In spite of the long and harrowing night, Molly smiled. “I have an idea.”
Bridget turned to her in anticipation. “Are you going to leave him?”
Molly waved her hand in distraction. “Not that. I don’t know what I’m going to do about Wolf. I hope he didn’t get a wink of sleep last night, wondering where I was. He probably didn’t even miss me . . . but I’ll think about that later.”
She couldn’t bear to think about it now, Wolf and Adele and the horrid slamming of that door. Wolf might as well have slammed the door in her face.
With a shake of her head, Molly pushed her problems aside and took Bridget’s hand. “Will you come with me to the Waldorf?” She could almost manage a smile. “I’ve had the most wonderful idea.”
Chapter Fifteen
The sun was shining on them as they walked down Thirty-third Street, and Molly was relieved to see the Waldorf awning and entrance. She would never be able to think of the hotel as home, but after a long night it was a comforting sight, nonetheless.
Bridget slowed her step. “I’ll be going now. Remember what I said. Don’t let that husband of yours take you for granted.”

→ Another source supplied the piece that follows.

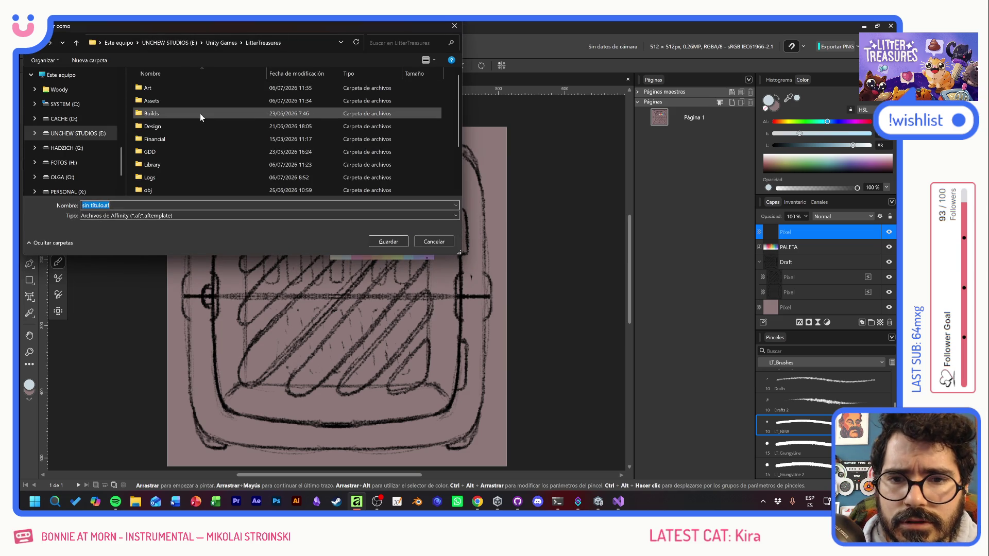
double_click(181, 88)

“It’s much too late for that, I’m afraid.”
Bridget had come to a complete stop on the sidewalk.
“Come on, Bridget.” Molly took the girl’
s arm and persuaded her to continue forward. “I have a surprise for you.”
Bridget balked again, and Molly had to stop. “I don’t want a reward. That’s not why I helped you.”
“I know that, and it’s not a reward,” Molly pleaded. “Really, it’s not.”
Molly had to give Bridget’s arm a tug to force the young girl to move forward again. For someone so petite, she was quite stubborn and strong, but Bridget eventually came along reluctantly.
They had almost reached the awning that covered the sidewalk in front of the Waldorf, when Molly heard her name being bellowed. That voice was unmistakable, and she lifted her head to see Wolf coming toward her, on foot and from the opposite direction.
His jacket was unbuttoned, and his tie was missing, and his normally flawless black hair was mussed. But it was the savage expression on his face that stopped Molly where she stood.
Wolf took three long strides, and then he was running toward her slowly as if those long strides were not adequate. Before Wolf reached her he seemed to grab hold of himself. He no longer ran, but the clenched fists at his sides told her he was controlling himself at great cost.
“Is that your husband?” Bridget whispered as they waited, a touch of awe in her voice.
“Yes, I’m afraid so. He doesn’t look very happy at the moment, does he?”
“No,” Bridget breathed the reluctant answer. “I really can’t stay.”
Molly refused to release Bridget’s arm.
“Where the hell have you been?” Wolf stopped several feet away.
“Where have you been?” Molly lifted her chin as she asked the question.
He lifted his eyebrows, taken aback at her insolence, apparently. “I’ve been looking for you. All night, Red. Where the hell have you been?”
“Can we finish this conversation inside? The doorman is staring.”
Molly passed Wolf without actually looking at him, and she wondered, with each and every step, if he would try to forcibly stop her.